ABOUT THIS EXERCISE
Pictures are to be omitted; everything else in the data must be transcribed exactly.

Top of SUPPLIED INFORMATION

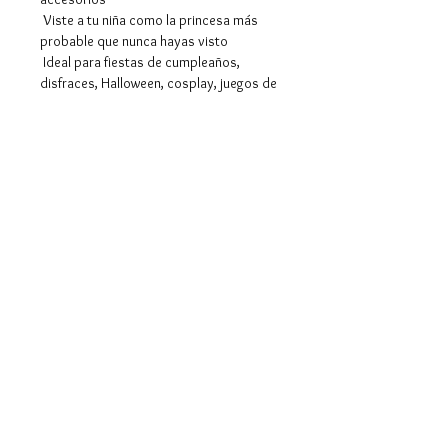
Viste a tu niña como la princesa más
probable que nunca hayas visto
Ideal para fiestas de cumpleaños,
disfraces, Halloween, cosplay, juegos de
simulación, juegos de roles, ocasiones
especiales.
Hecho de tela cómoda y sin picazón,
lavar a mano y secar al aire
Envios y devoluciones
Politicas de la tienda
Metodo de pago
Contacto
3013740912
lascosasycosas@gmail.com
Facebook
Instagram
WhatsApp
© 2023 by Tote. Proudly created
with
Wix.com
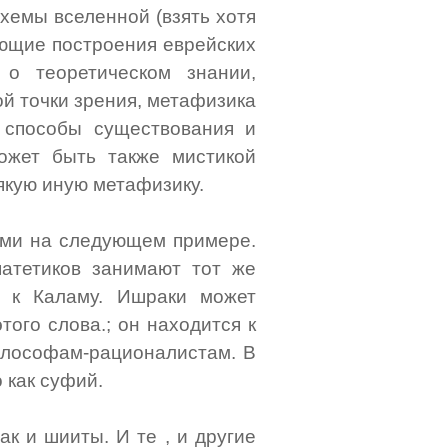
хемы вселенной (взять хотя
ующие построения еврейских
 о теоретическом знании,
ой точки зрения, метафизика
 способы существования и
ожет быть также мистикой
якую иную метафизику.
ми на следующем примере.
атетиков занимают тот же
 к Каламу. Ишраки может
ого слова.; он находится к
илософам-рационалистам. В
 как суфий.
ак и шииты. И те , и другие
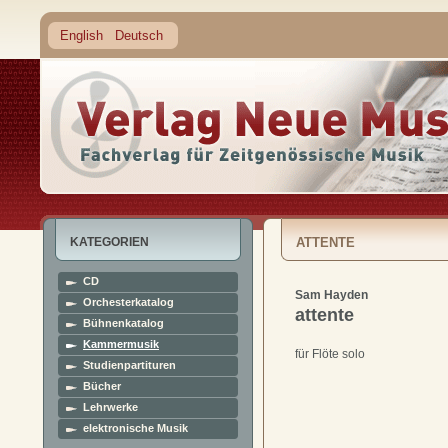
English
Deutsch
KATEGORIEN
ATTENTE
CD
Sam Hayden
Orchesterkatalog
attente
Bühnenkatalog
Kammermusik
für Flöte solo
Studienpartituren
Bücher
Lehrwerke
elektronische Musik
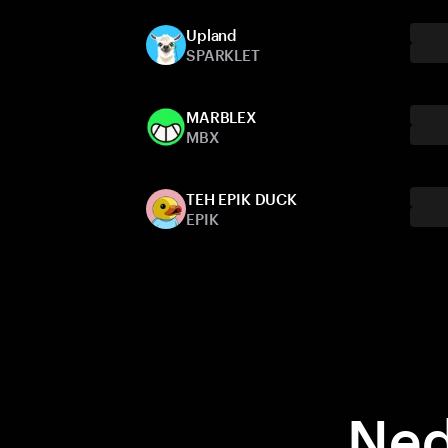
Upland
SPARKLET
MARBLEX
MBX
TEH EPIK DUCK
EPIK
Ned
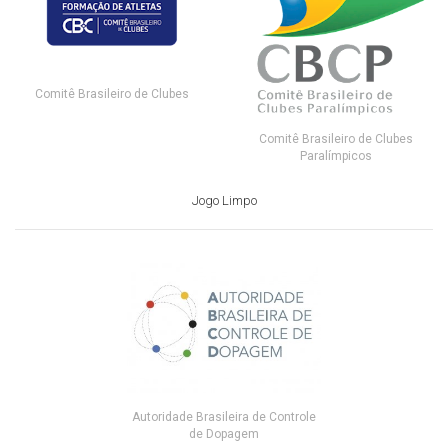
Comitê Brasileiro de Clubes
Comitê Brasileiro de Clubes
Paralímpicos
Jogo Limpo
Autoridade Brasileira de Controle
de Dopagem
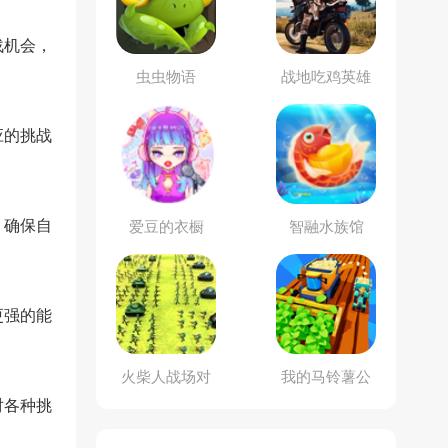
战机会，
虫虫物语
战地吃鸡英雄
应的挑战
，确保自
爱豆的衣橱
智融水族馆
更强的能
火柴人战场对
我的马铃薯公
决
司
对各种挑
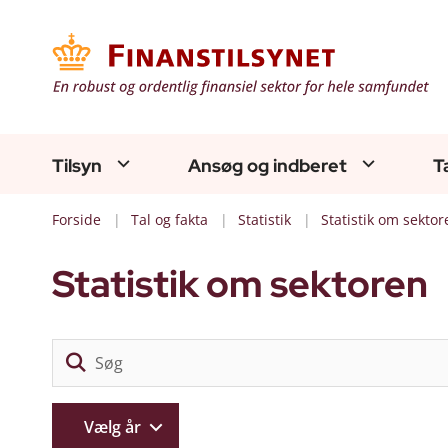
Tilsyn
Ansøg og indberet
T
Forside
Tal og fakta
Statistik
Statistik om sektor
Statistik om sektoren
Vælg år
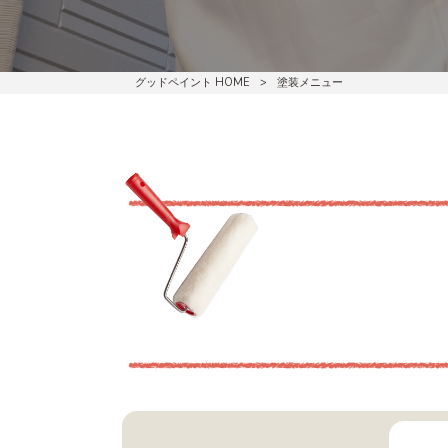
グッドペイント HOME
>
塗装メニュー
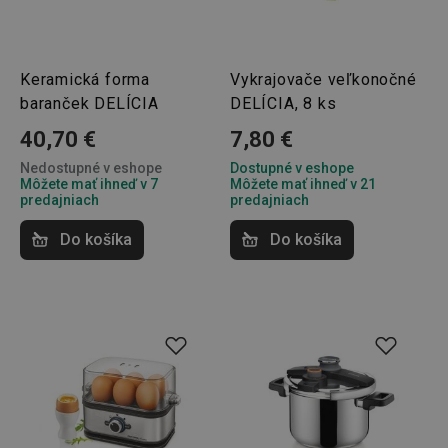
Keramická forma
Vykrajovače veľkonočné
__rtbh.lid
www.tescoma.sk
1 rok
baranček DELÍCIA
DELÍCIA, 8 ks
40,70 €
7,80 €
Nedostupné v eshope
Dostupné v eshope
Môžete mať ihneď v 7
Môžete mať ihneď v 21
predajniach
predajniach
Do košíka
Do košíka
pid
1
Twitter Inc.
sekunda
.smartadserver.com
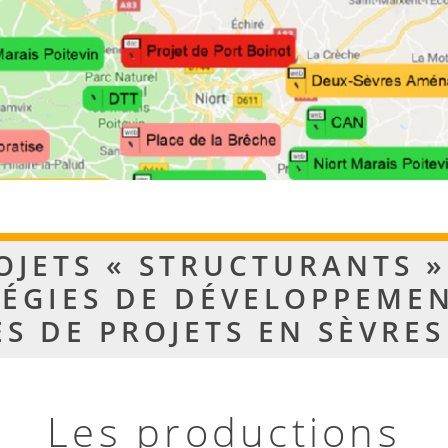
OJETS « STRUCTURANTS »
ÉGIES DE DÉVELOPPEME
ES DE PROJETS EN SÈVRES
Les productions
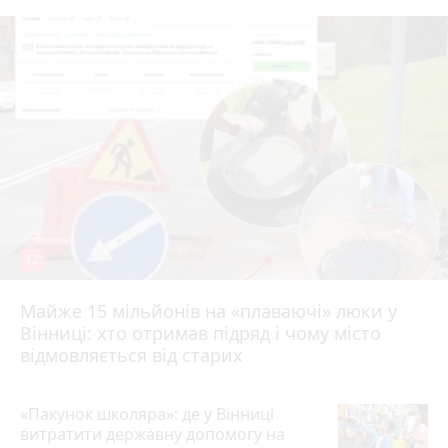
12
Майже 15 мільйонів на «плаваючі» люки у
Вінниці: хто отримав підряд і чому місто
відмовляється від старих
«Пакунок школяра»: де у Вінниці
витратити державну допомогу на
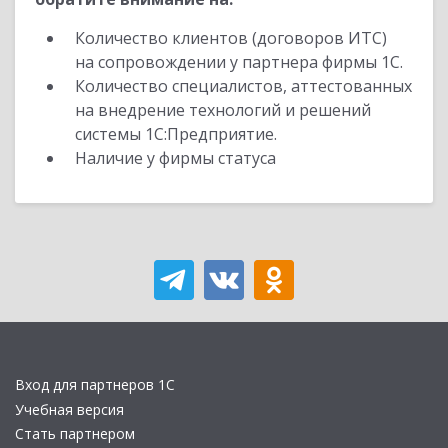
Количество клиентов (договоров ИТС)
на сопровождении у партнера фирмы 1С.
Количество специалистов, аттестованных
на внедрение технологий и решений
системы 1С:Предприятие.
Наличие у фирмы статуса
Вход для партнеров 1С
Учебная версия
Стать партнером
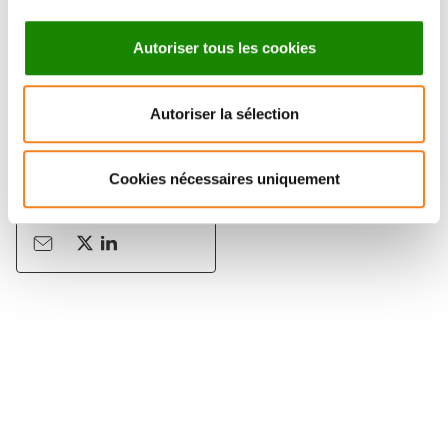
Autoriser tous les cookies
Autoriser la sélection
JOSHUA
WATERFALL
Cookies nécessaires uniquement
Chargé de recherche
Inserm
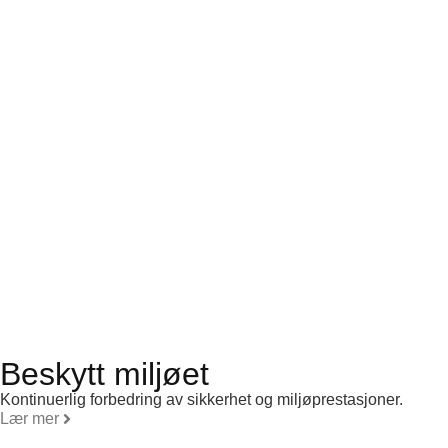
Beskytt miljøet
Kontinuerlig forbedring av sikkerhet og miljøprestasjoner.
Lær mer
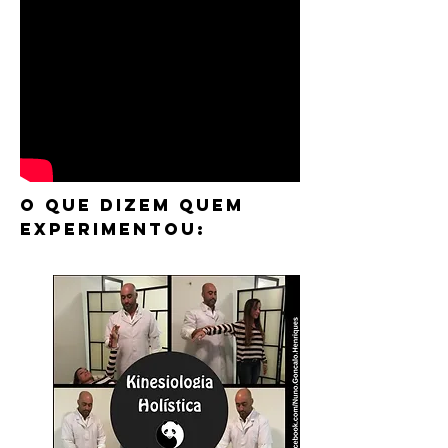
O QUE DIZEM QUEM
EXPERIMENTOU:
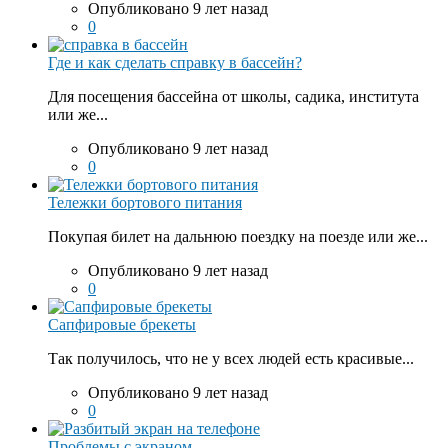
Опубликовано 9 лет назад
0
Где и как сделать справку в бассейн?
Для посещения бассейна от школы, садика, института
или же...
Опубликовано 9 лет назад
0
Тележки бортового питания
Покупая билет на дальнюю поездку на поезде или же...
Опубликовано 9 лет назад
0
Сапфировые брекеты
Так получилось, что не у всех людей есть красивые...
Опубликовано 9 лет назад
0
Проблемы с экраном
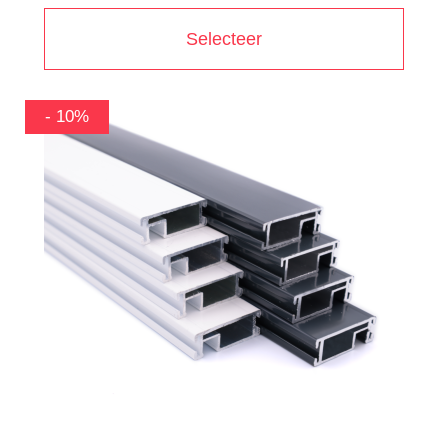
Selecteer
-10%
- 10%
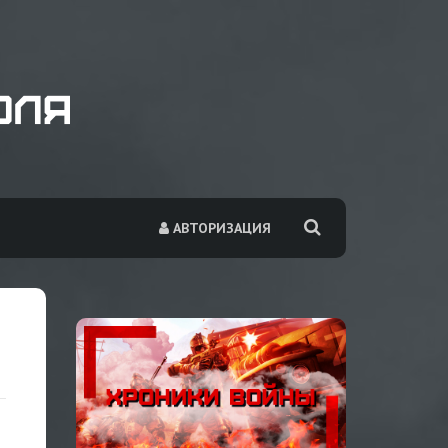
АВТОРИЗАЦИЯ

Bottom of SUPPLIED INFORMATION

TASK RESULT
Viste a tu niña como la princesa más
probable que nunca hayas visto
Ideal para fiestas de cumpleaños,
disfraces, Halloween, cosplay, juegos de
simulación, juegos de roles, ocasiones
especiales.
Hecho de tela cómoda y sin picazón,
lavar a mano y secar al aire
Envios y devoluciones
Politicas de la tienda
Metodo de pago
Contacto
3013740912
lascosasycosas@gmail.com
Facebook
Instagram
WhatsApp
© 2023 by Tote. Proudly created
with
Wix.com
хемы вселенной (взять хотя
ующие построения еврейских
 о теоретическом знании,
ой точки зрения, метафизика
 способы существования и
ожет быть также мистикой
якую иную метафизику.
ми на следующем примере.
атетиков занимают тот же
 к Каламу. Ишраки может
ого слова.; он находится к
илософам-рационалистам. В
 как суфий.
ак и шииты. И те , и другие
English
Deutsch
KATEGORIEN
ATTENTE
CD
Sam Hayden
Orchesterkatalog
attente
Bühnenkatalog
Kammermusik
für Flöte solo
Studienpartituren
Bücher
Lehrwerke
elektronische Musik
Upland
SPARKLET
MARBLEX
MBX
TEH EPIK DUCK
EPIK
Ned
Comitê Brasileiro de Clubes
Comitê Brasileiro de Clubes
Paralímpicos
Jogo Limpo
Autoridade Brasileira de Controle
de Dopagem
战机会，
虫虫物语
战地吃鸡英雄
应的挑战
，确保自
爱豆的衣橱
智融水族馆
更强的能
火柴人战场对
我的马铃薯公
决
司
对各种挑
Tilsyn
Ansøg og indberet
T
Forside
Tal og fakta
Statistik
Statistik om sektor
Statistik om sektoren
Vælg år
グッドペイント HOME
>
塗装メニュー
Keramická forma
Vykrajovače veľkonočné
__rtbh.lid
www.tescoma.sk
1 rok
baranček DELÍCIA
DELÍCIA, 8 ks
40,70 €
7,80 €
Nedostupné v eshope
Dostupné v eshope
Môžete mať ihneď v 7
Môžete mať ihneď v 21
predajniach
predajniach
Do košíka
Do košíka
pid
1
Twitter Inc.
sekunda
.smartadserver.com
OJETS « STRUCTURANTS »
ÉGIES DE DÉVELOPPEME
ES DE PROJETS EN SÈVRES
Les productions
12
Майже 15 мільйонів на «плаваючі» люки у
Вінниці: хто отримав підряд і чому місто
відмовляється від старих
«Пакунок школяра»: де у Вінниці
витратити державну допомогу на
Количество клиентов (договоров ИТС)
на сопровождении у партнера фирмы 1С.
Количество специалистов, аттестованных
на внедрение технологий и решений
системы 1С:Предприятие.
Наличие у фирмы статуса
Вход для партнеров 1С
Учебная версия
Стать партнером
Autoriser tous les cookies
Autoriser la sélection
JOSHUA
WATERFALL
Cookies nécessaires uniquement
Chargé de recherche
Inserm
Beskytt miljøet
Kontinuerlig forbedring av sikkerhet og miljøprestasjoner.
Lær mer
O QUE DIZEM QUEM
EXPERIMENTOU:
Опубликовано 9 лет назад
0
Где и как сделать справку в бассейн?
Для посещения бассейна от школы, садика, института
или же...
Опубликовано 9 лет назад
0
Тележки бортового питания
Покупая билет на дальнюю поездку на поезде или же...
Опубликовано 9 лет назад
0
Сапфировые брекеты
Так получилось, что не у всех людей есть красивые...
Опубликовано 9 лет назад
0
Проблемы с экраном
Selecteer
-10%
- 10%
АВТОРИЗАЦИЯ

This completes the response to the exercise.